Diverse associazioni ambientaliste hanno presentato una proposta di legge per estendere a tutta Italia il limite di velocità a 30 km/h nelle strane urbane
Presto l’Italia potrebbe diventare interamente una zona a 30 km/h. Lo scorso weekend, infatti, è stata presentata la proposta di legge che vuole estendere il limite massimo di velocità a 30 km/h a tutte le strade urbane di tutti i comuni italiani.
Una decisione, quella di abbassare il limita a 30 km/h ed entrare nel club delle “Città 30” che è stata già presa da alcune città italiane (Olbia prima tra tutte, ma anche Bologna e Milano) e che ha delle ripercussioni positive sia in termini di sicurezza stradale che di diminuzione del traffico e quindi delle emissioni di carbonio legate alla mobilità.

━━━━

* **Azione richiesta**: Trascriva parola per parola, per intero, il testo qui sopra sul limite dei 30 km/h nelle strade urbane.

━━━━

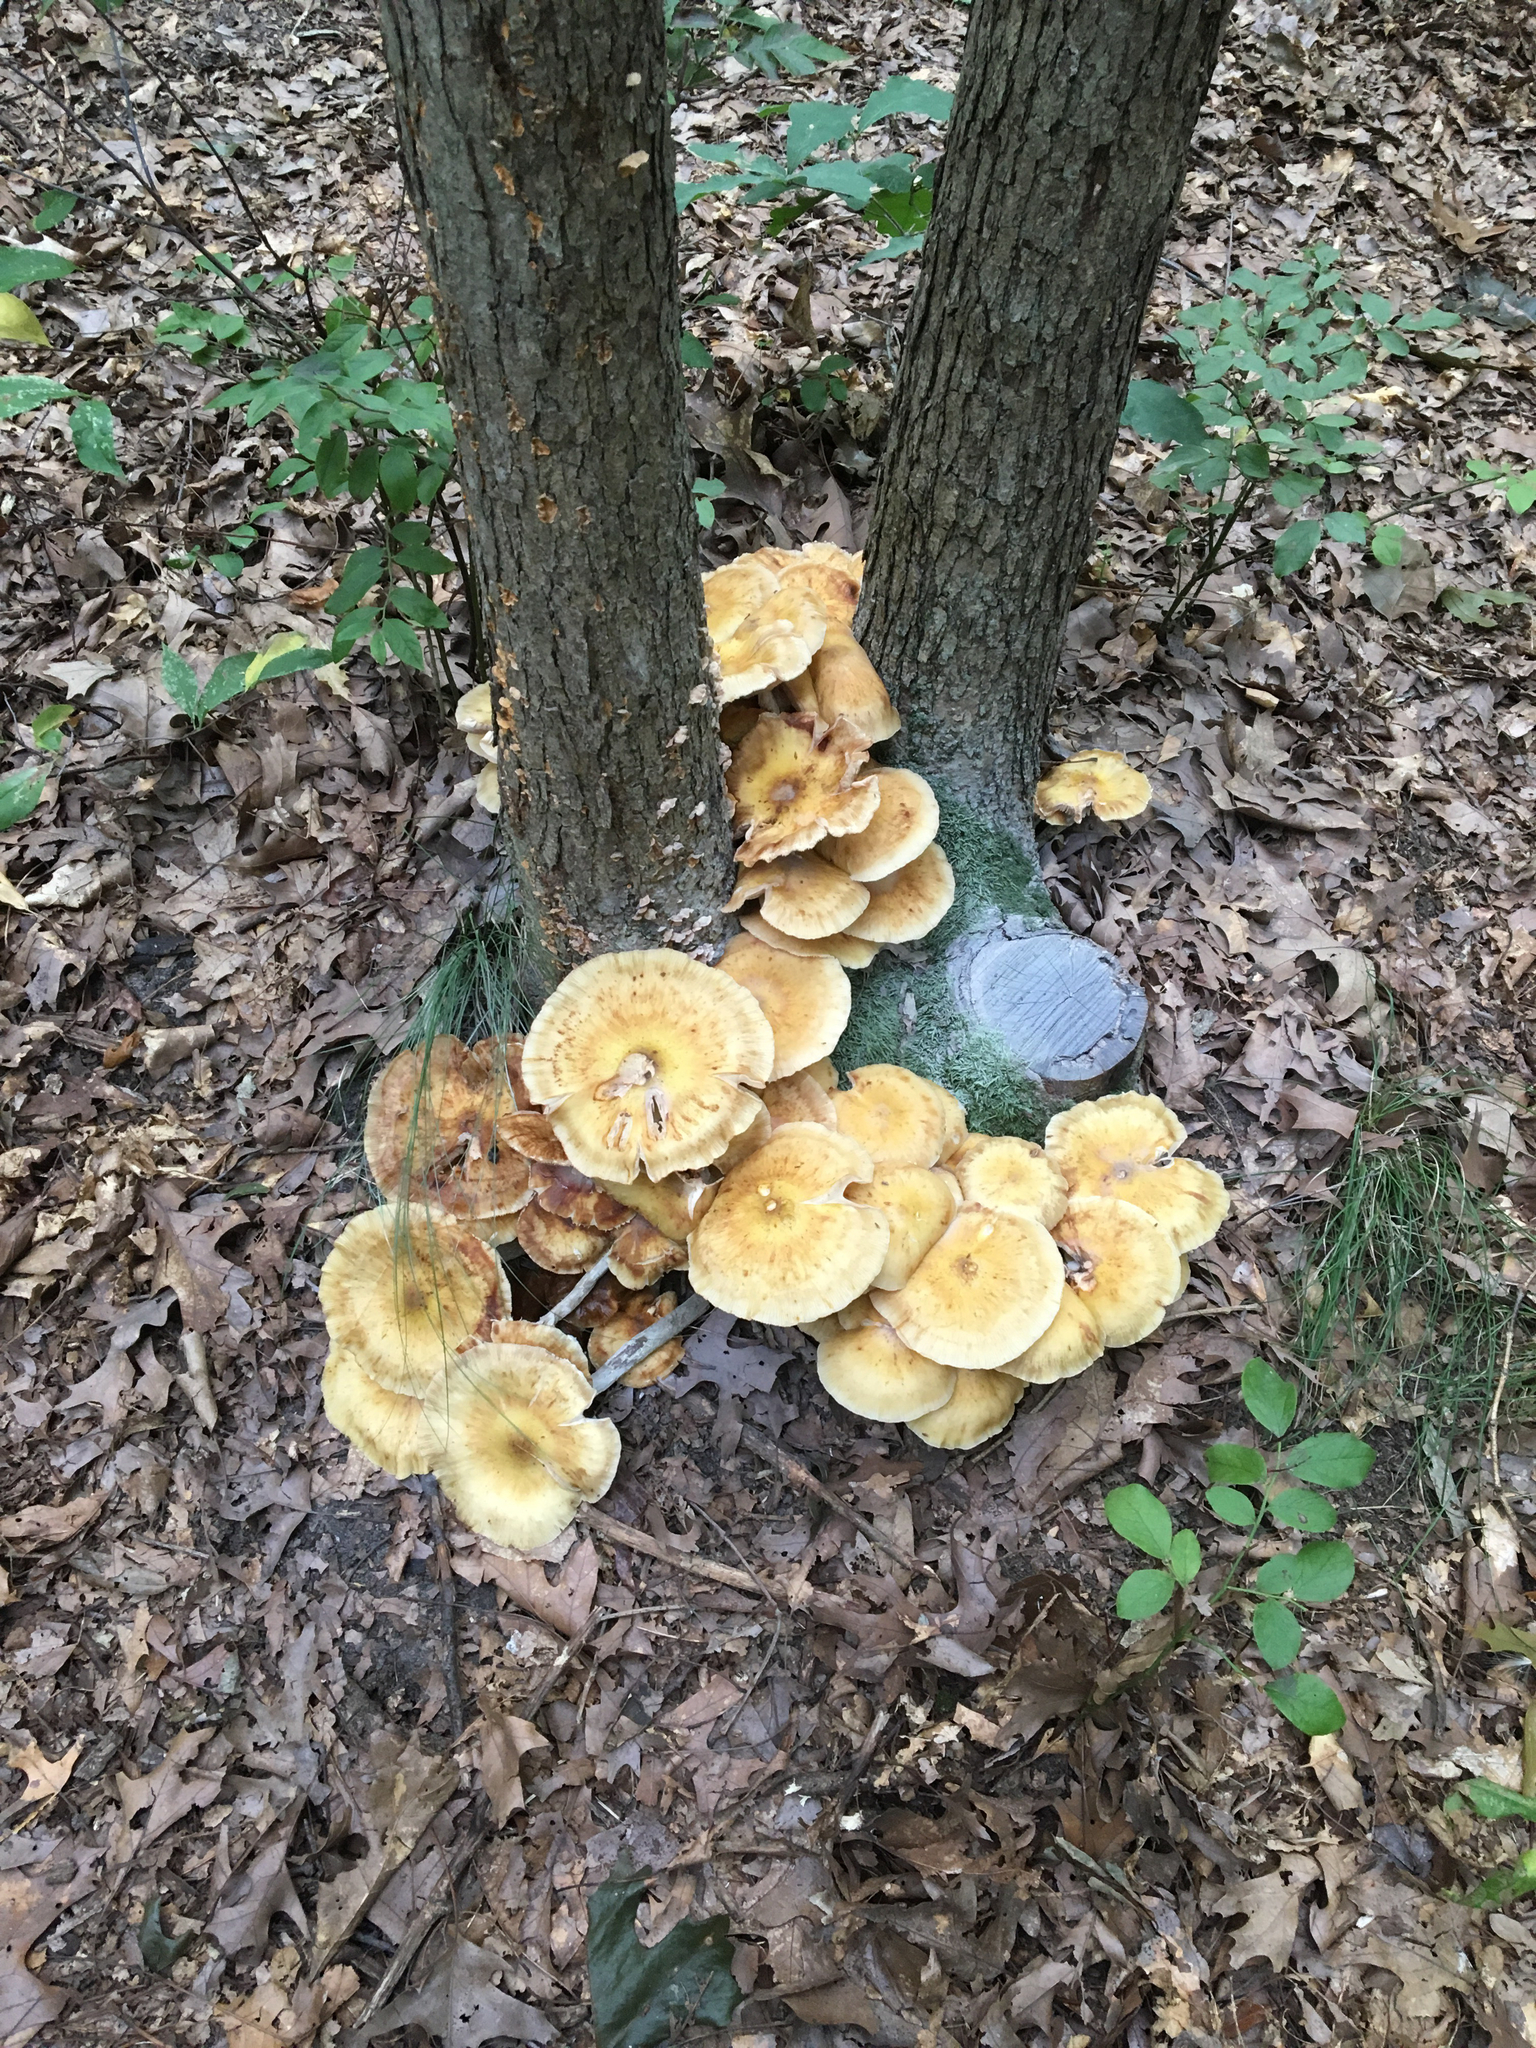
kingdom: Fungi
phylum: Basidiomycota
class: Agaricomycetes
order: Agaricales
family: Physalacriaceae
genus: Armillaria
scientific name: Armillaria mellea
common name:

━━━━

* **Compito svolto**:
Diverse associazioni ambientaliste hanno presentato una proposta di legge per estendere a tutta Italia il limite di velocità a 30 km/h nelle strane urbane
Presto l’Italia potrebbe diventare interamente una zona a 30 km/h. Lo scorso weekend, infatti, è stata presentata la proposta di legge che vuole estendere il limite massimo di velocità a 30 km/h a tutte le strade urbane di tutti i comuni italiani.
Una decisione, quella di abbassare il limita a 30 km/h ed entrare nel club delle “Città 30” che è stata già presa da alcune città italiane (Olbia prima tra tutte, ma anche Bologna e Milano) e che ha delle ripercussioni positive sia in termini di sicurezza stradale che di diminuzione del traffico e quindi delle emissioni di carbonio legate alla mobilità.